Silahı yasaklamaya yönelik politikalar yürütmek, ruhsat vermeyi zorlaştırmak ve ekonomik olarak ruhsatlı silahın maliyetini arttırmak RUHSATSIZ SİLAHIN ve TİCARETİNİN önünü açmaktır. Yaşam tarzından vaz geçmeyecek olan toplumumuzun bu şekilde bir muameleye maruz kalması da doğru bir durum değildir.

Otorite yaşam tarzına müdahale etmeden koyduğu yasalarla, ilgili yaşam tarzındaki  çerçeveyi çizerek belirlemesi gerekir. Bu şekilde ki bir yaklaşımın daha doğru bir yaklaşım olduğu görülmektedir.

Yaşam tarzına karşı çıkan yasaklamaların ve kısıtlamaların çıktısının Türkiye´de somut örneği olarak ruhsatsız silahların % 85  mertebesine ulaşması gösterile bilinir.

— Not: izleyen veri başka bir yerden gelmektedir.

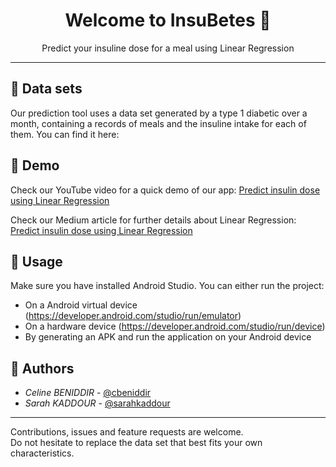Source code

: <h1 align="center">Welcome to InsuBetes 🍴</h1>
<p align="center">
  Predict your insuline dose for a meal using Linear Regression
</p>

---

## 📓 Data sets

Our prediction tool uses a data set generated by a type 1 diabetic over a month, containing a records of meals and the insuline intake for each of them. You can find it here:

## 🔮 Demo

Check our YouTube video for a quick demo of our app: [Predict insulin dose using Linear Regression](https://www.youtube.com/watch?v=VID)

Check our Medium article for further details about Linear Regression: [Predict insulin dose using Linear Regression](https://www.youtube.com/watch?v=VID)

## 🚀 Usage

Make sure you have installed Android Studio. You can either run the project:
- On a Android virtual device (https://developer.android.com/studio/run/emulator)
- On a hardware device (https://developer.android.com/studio/run/device)
- By generating an APK and run the application on your Android device


## 🤝 Authors

- *Celine BENIDDIR* -  [@cbeniddir](https://twitter.com/cbeniddir) <br/>
- *Sarah KADDOUR* -  [@sarahkaddour](https://github.com/sarahkaddour)

---

Contributions, issues and feature requests are welcome.<br />
Do not hesitate to replace the data set that best fits your own characteristics.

Mühim olan Türkiye´de ateşli silahların kayıt altında olması konusudur.

 

Bir de gelişmiş memleketlerde yakalanan her türlü kaçak ürünlerin imha edilmekte olduğu görülmektedir. Buda hem yerli sanayiciyi hem de o işle iştigal eden taciri korumanın yanında kötü niyetli kimselerinde bu sistemden nemalanmalarının önü kesilmiş olacaktır. Yoksa devletin şu kadar vergi kaybı var o kaybı alalım kim fazla verirse kaçak yakalanan ürünleri ona verelim  gibi uygulamalar çok ürkütücüdür. ABD de yakalanan her türlü kaçak ürün ne olursa olsun imha edilmektedir. Buda yerli sanayiciyi ve bunun ticaretini yapan yerli firmaları korumaktadır. Türkiye artık eski Türkiye değildir, bu tip gelirlere ihtiyacı olan bir ülke de hiç değildir. Bu tip muameleler uygulamada vatandaşta soru işaretlerine neden olduğu gibi, iyi niyetten uzak kişilerin menfaat sağlamasının da bir yolu olmaktadır. Operasyonlarda yakalanan kaçak silahların nasıl bir muamele ile Türkiye´de ruhsatlandırıldığının da doğru bir uygulama olmadığı görülmektedir. Bu silahların ruhsatlı silah haline getirilmesinin sistem için çok sakıncalı bir uygulama olduğunun bilinmesi gerekmektedir.

 

Dünyada ve Türkiye´mizde cinayetlerin işlenmesinde ateşli silahlar, kesici alet gibi bir araçtır. Ateşli silahla işlenen suçları ortadan kaldıra bilmek için ateşli silahları yasaklamayı savunmaya kalkmak, gerçekle bir alakası olmayan bir yaklaşımdır. Yasaklı mantıkla kesici alet ve ateşli silahları yasaklayalım bakalım cinayetler ne kadar azalıyor? Azalıyor mu?  Azalmıyor mü?   Maalesef azalacağını düşünmek dünya gerçeklerine aykırıdır. Cinayet işleyecek kimse o an eline ne geçerse onu kullanır, (demir çubuk, sopa , zehir vs vs, ) mühim olan niyettir.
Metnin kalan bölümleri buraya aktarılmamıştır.